### Task to complete
When "joined" occurs in a line of the material, copy that line.
——
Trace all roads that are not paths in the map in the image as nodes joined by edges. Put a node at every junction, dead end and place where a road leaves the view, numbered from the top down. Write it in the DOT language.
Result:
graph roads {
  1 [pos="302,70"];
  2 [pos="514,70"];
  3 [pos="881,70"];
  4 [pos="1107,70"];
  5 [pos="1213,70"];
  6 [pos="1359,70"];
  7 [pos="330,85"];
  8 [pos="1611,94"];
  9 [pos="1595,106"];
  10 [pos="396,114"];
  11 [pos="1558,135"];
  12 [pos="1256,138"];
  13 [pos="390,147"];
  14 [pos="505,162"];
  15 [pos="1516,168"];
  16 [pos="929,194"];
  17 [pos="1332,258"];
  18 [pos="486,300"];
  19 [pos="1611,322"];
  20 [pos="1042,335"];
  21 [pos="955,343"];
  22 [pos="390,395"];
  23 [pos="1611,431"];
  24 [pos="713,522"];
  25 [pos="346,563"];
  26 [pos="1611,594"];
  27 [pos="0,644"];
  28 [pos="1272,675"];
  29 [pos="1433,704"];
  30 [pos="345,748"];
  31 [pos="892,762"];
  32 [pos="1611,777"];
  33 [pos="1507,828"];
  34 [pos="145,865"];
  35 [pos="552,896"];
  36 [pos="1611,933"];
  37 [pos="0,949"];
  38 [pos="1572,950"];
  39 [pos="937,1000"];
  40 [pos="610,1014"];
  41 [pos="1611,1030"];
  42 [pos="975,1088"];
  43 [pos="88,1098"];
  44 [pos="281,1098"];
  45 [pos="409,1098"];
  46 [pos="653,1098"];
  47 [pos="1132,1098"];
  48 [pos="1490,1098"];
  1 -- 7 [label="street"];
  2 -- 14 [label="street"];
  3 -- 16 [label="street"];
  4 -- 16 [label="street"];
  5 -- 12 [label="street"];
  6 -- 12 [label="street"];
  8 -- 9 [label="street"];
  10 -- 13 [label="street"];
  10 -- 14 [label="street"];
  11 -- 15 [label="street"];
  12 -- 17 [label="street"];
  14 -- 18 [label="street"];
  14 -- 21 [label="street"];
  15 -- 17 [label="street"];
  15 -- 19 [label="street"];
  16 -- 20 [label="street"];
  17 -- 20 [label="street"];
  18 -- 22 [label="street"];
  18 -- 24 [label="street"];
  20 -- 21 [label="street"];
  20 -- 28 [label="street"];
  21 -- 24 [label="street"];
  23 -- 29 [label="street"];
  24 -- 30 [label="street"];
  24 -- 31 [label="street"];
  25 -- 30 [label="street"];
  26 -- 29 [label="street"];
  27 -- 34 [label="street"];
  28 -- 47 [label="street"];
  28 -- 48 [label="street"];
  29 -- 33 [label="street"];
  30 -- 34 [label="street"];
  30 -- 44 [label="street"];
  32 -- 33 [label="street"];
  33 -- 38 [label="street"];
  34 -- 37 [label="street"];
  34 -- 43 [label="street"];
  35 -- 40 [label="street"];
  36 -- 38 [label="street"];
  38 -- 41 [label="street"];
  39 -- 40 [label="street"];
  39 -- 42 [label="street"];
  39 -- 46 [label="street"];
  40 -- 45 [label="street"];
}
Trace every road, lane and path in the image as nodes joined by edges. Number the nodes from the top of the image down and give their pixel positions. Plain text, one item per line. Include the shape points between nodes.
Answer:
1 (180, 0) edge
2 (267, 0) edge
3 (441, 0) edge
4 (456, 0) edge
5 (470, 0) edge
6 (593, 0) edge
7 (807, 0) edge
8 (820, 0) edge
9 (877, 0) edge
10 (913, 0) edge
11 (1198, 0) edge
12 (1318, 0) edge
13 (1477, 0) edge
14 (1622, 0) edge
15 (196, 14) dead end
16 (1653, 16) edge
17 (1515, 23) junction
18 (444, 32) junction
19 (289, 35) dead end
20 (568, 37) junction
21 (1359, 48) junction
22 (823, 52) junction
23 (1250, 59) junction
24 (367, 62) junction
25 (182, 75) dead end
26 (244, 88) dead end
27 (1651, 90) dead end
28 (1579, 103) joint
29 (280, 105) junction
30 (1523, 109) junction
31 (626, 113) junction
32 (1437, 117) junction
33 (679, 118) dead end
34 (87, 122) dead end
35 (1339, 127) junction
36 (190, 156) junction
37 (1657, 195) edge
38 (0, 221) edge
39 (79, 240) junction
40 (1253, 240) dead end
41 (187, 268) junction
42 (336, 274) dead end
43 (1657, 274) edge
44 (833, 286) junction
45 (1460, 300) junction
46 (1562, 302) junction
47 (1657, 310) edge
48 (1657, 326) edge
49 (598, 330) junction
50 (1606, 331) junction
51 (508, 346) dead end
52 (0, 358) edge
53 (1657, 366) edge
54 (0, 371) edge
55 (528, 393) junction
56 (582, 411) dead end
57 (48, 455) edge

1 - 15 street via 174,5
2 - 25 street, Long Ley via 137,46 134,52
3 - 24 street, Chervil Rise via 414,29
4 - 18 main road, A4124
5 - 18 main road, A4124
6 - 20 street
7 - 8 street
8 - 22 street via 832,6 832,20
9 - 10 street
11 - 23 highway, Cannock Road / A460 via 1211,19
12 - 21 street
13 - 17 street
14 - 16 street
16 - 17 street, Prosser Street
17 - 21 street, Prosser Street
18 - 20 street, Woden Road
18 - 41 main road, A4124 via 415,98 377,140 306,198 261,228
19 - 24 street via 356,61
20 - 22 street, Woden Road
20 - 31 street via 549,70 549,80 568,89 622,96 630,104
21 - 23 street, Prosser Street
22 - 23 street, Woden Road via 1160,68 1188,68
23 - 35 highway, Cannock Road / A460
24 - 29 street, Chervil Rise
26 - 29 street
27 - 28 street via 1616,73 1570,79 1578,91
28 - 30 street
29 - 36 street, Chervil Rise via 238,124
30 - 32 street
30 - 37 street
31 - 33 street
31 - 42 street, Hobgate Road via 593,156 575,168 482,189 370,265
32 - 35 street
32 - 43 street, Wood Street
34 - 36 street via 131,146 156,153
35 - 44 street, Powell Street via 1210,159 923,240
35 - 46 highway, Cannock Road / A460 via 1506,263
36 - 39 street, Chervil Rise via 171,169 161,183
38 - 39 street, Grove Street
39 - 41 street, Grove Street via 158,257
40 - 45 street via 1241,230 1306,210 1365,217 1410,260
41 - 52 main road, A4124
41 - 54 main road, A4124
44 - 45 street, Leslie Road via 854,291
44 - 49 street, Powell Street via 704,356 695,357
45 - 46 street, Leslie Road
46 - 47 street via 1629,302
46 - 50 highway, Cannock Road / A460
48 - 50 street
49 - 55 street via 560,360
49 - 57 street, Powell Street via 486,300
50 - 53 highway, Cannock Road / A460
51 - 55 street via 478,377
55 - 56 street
——
### Result of this task
Trace all roads that are not paths in the map in the image as nodes joined by edges. Put a node at every junction, dead end and place where a road leaves the view, numbered from the top down. Write it in the DOT language.
Trace every road, lane and path in the image as nodes joined by edges. Number the nodes from the top of the image down and give their pixel positions. Plain text, one item per line. Include the shape points between nodes.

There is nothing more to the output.